*** Block opens ***
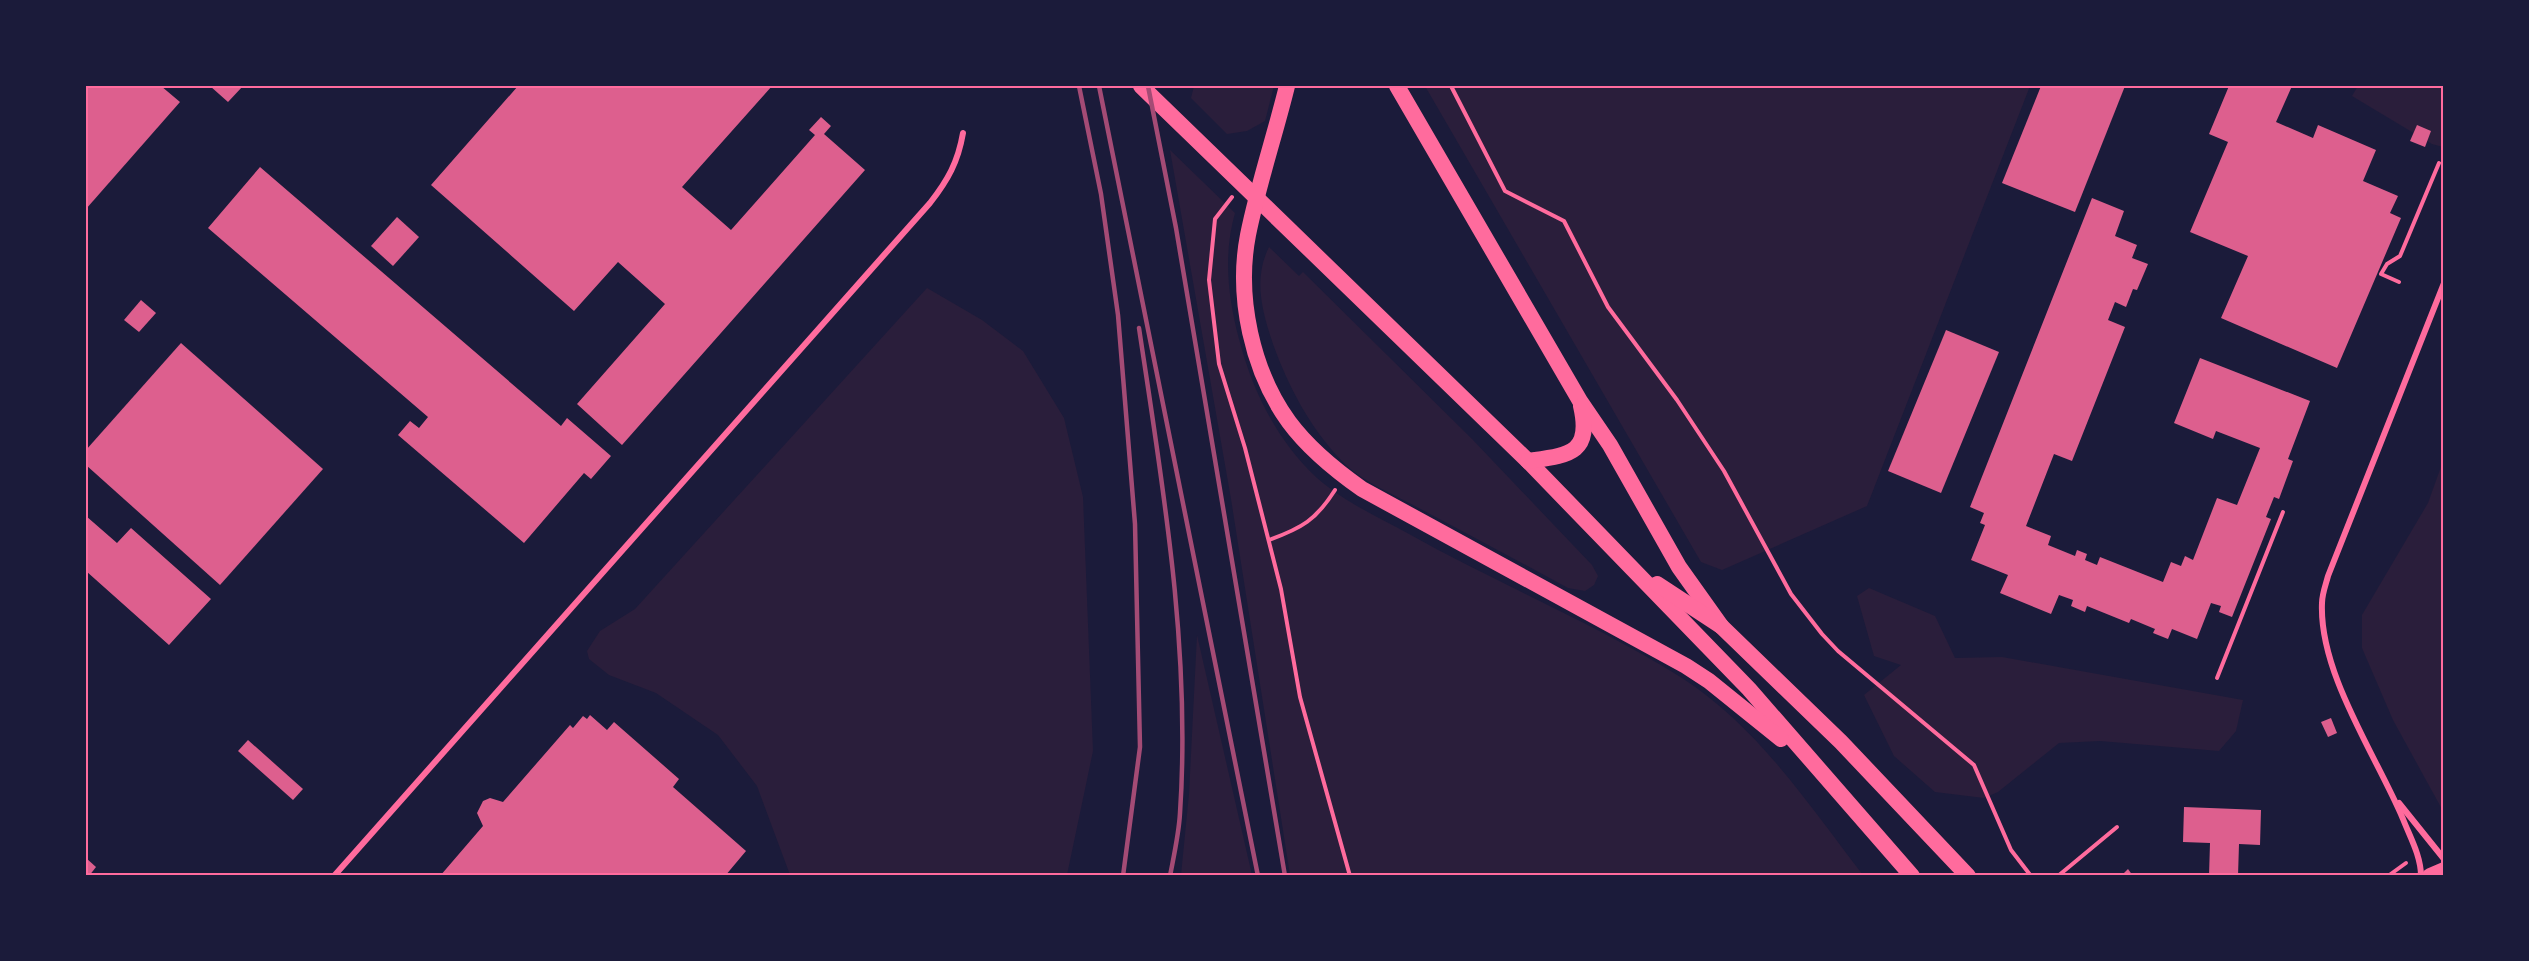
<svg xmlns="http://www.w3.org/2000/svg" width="2529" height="961" font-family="'Zilla Slab',serif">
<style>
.green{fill:#2a1e3b}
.building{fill:#dd5f8e}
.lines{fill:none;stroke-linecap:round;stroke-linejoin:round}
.path{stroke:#ff6b9d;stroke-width:4}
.minor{stroke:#ff6b9d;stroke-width:6}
.trunk{stroke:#ff6b9d;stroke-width:16}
.rail{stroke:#a44b75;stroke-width:4.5}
.neatline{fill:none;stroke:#ff6b9d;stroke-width:2}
</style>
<rect width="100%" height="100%" fill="#1b1b3a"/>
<g class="green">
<polygon points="1194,86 1274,86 1265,121 1247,131 1227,134 1191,98"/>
<polygon points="1425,86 2030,86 1867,506 1722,570 1701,562"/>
<polygon points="2358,86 2443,86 2443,147 2432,144 2352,96"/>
<path d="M1170,150L1235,213C1223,255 1228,297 1239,339C1252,390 1277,441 1317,478C1343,501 1378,517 1409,534C1498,584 1595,623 1682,678C1758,727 1809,805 1863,875H1290L1231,499Z"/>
<path d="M1269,247L1299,276L1303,272L1472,439L1592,565L1598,576L1594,585L1585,591L1568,588C1517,560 1466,533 1415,506C1391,493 1361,481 1342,461C1310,428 1288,386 1273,344C1262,311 1253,279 1269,247Z"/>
<polygon points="927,288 982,320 1023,351 1064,418 1083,497 1093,751 1067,875 790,875 757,786 718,735 656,693 609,675 589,659 587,651 600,631 635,609"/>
<polygon points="2443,461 2443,811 2393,720 2362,648 2362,615 2428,503"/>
<polygon points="1869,588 1935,616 1955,658 2002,657 2243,700 2236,731 2219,751 2100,741 2059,743 1998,792 1984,798 1935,792 1894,756 1864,695 1901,665 1874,656 1857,596"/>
<polygon points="1197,635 1252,875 1181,875 1189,794"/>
</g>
<g class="building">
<polygon points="86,86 161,86 180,102 86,209"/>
<polygon points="210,86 243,86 228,102"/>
<polygon points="518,86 772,86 682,187 731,230 815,135 809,130 821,117 831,126 824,134 865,170 622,445 577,404 665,304 618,262 574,311 431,185"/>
<polygon points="2041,86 2125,86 2075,212 2002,183"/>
<polygon points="2229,86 2292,86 2276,122 2313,138 2318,125 2376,150 2363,181 2398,196 2390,213 2401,218 2337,368 2221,318 2248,256 2190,232 2228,142 2209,134"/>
<polygon points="2417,125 2431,131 2425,147 2410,141"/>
<polygon points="260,167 561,426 567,418 611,456 591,479 584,473 524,543 398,435 410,421 419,428 428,417 208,228"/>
<polygon points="2092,198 2124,211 2115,236 2137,245 2132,258 2148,264 2137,290 2133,289 2126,307 2115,302 2108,320 2125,327 2072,461 2054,454 2026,526 2051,536 2048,545 2075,556 2077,550 2087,554 2085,560 2097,565 2100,557 2163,582 2171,562 2181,566 2185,556 2193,560 2217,498 2237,505 2260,448 2216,431 2213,439 2174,423 2200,358 2310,401 2288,459 2293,461 2279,499 2274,497 2266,517 2271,519 2232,617 2219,612 2221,606 2211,603 2197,639 2172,629 2168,639 2153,633 2155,629 2131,619 2129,623 2087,606 2085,612 2071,606 2073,600 2059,595 2051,614 2000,593 2008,575 1971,560 1985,525 1980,523 1984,513 1970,507"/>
<polygon points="397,217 419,237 393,266 371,246"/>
<polygon points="141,300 156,313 139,332 124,320"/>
<polygon points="1946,330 1999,352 1941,493 1888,471"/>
<polygon points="181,343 323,469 220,585 86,465 86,450"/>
<polygon points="86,516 117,543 131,528 211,599 169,645 86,571"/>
<polygon points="590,715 607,730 614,722 679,779 673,787 746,851 725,876 440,876 483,826 477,813 483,801 490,798 503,802 570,725 573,728 583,716 587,719"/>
<polygon points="2331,718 2337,733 2328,737 2321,722"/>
<polygon points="248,740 303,789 293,800 238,751"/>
<polygon points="2184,807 2261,810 2260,845 2239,844 2238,876 2209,876 2210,843 2183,842"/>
<polygon points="86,858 96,867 89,876 86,876"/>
<polygon points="2128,869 2133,876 2121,876"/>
</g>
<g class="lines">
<g class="path">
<polyline points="1451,86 1505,191 1564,221 1608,307 1677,400 1724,471 1791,594 1822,634 1838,651 1974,765 2011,850 2031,876"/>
<polyline points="1232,197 1215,219 1209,280 1219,364 1245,448 1281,589 1300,697 1350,876"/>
<polyline points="2399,282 2381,274 2387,264 2400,256 2439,163"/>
<path d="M1269,540C1302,528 1316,520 1335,490"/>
<polyline points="2217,678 2283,512"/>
<polyline points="2058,876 2117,827"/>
<polyline points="2388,876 2406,863"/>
</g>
<g class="minor">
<polyline points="2399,803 2444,859"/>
<path d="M334,876L930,203C948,180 958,162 963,133"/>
<path d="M2421,876C2421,856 2410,837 2403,819C2376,755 2319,673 2322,603C2322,594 2326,584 2328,576L2444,283"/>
</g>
<g class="trunk">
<polyline points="1141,86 1528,461 1749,689 1912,876"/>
<path d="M1287,86C1275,135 1258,185 1248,235C1236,297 1252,371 1289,422C1309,449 1335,470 1362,489L1686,666L1709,681L1781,739"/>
<polyline points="1397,86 1580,401 1610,445 1679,567 1721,626"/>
<path d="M1528,461C1569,455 1592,454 1581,406"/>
<polyline points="1657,584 1721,626 1841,742 1968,876"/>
<polyline points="2430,876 2444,870"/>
</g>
<g class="rail">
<polyline points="1079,86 1101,194 1118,315 1135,524 1140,747 1123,876"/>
<polyline points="1099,86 1258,876"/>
<polyline points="1148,86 1176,228 1285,876"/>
<path d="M1139,328C1163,488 1191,650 1180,813C1179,833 1174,855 1170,876"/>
</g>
</g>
<rect width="2529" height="961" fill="none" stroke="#1b1b3a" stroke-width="174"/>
<rect x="87" y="87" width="2355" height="787" class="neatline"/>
</svg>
*** Block closes ***
-- Exercise instructions --
Your answer must be the line with "1505,191 1564,221 1608,307" and all lines after it through the final line of the entries, copied exactly and with nothing added.

-- Result --
<polyline points="1451,86 1505,191 1564,221 1608,307 1677,400 1724,471 1791,594 1822,634 1838,651 1974,765 2011,850 2031,876"/>
<polyline points="1232,197 1215,219 1209,280 1219,364 1245,448 1281,589 1300,697 1350,876"/>
<polyline points="2399,282 2381,274 2387,264 2400,256 2439,163"/>
<path d="M1269,540C1302,528 1316,520 1335,490"/>
<polyline points="2217,678 2283,512"/>
<polyline points="2058,876 2117,827"/>
<polyline points="2388,876 2406,863"/>
</g>
<g class="minor">
<polyline points="2399,803 2444,859"/>
<path d="M334,876L930,203C948,180 958,162 963,133"/>
<path d="M2421,876C2421,856 2410,837 2403,819C2376,755 2319,673 2322,603C2322,594 2326,584 2328,576L2444,283"/>
</g>
<g class="trunk">
<polyline points="1141,86 1528,461 1749,689 1912,876"/>
<path d="M1287,86C1275,135 1258,185 1248,235C1236,297 1252,371 1289,422C1309,449 1335,470 1362,489L1686,666L1709,681L1781,739"/>
<polyline points="1397,86 1580,401 1610,445 1679,567 1721,626"/>
<path d="M1528,461C1569,455 1592,454 1581,406"/>
<polyline points="1657,584 1721,626 1841,742 1968,876"/>
<polyline points="2430,876 2444,870"/>
</g>
<g class="rail">
<polyline points="1079,86 1101,194 1118,315 1135,524 1140,747 1123,876"/>
<polyline points="1099,86 1258,876"/>
<polyline points="1148,86 1176,228 1285,876"/>
<path d="M1139,328C1163,488 1191,650 1180,813C1179,833 1174,855 1170,876"/>
</g>
</g>
<rect width="2529" height="961" fill="none" stroke="#1b1b3a" stroke-width="174"/>
<rect x="87" y="87" width="2355" height="787" class="neatline"/>
</svg>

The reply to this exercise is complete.